Thanks to the continuous evolution of the system, the response to specific customer needs becomes increasingly precise and accurate.

The future of predictive maintenance: a continuous and structured service

With a vision that goes beyond simple monitoring, the goal is to integrate a monitoring tool into a complete predictive maintenance service.

Managed through a direct channel with the Sinteco support team, this service makes it possible to optimize machine performance in real time, adapting to the specific needs of each customer.

The continuous evolution of the system ensures that customers can rely on an increasingly precise and efficient solution.
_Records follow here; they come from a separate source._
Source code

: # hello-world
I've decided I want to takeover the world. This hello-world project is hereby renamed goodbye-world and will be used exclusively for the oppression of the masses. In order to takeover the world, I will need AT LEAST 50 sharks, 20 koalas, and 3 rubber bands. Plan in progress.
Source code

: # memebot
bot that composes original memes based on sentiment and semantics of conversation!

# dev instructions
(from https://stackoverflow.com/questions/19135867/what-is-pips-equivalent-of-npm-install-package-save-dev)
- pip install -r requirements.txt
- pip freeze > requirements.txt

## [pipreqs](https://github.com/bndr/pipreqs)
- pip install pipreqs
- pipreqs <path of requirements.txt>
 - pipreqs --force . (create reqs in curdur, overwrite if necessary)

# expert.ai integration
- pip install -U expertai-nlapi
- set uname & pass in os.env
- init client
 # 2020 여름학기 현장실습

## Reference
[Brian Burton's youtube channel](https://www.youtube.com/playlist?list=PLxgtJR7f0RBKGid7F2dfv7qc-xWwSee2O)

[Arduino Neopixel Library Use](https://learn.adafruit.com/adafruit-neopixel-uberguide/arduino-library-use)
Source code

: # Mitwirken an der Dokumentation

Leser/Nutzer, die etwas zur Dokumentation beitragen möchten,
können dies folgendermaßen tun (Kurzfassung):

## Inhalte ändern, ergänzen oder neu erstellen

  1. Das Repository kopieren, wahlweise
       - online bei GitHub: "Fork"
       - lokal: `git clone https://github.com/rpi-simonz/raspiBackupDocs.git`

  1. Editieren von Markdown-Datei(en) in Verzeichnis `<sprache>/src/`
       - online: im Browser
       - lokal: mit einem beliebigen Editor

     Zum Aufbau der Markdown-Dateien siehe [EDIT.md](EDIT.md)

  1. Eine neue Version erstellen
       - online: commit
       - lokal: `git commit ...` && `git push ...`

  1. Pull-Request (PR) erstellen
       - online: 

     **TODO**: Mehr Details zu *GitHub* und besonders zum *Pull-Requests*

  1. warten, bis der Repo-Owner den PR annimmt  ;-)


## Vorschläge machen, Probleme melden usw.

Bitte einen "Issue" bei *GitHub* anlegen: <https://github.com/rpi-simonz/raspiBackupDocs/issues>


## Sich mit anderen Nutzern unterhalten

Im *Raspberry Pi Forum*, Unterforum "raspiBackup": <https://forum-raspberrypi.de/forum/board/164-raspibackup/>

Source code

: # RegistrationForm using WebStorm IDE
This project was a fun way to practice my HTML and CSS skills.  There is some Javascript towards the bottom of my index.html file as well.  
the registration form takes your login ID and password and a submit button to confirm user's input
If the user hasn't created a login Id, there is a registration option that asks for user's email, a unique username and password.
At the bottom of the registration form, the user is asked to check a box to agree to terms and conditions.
Programmer working on Sinteco Web Supervisor

Innovation as a competitive advantage

The predictivity solution developed internally by Sinteco goes beyond simple technology: it represents a strategic approach to optimize industrial assembly and testing lines.

By adopting the system, companies not only reduce machine downtime, but also improve production quality and their competitiveness in the market.
The integration of artificial intelligence and advanced technologies is essential to address the increasingly complex challenges of automation.

With this program, it is possible to offer customers not only a high-performing machine, but a machine that learns to perform even better every day.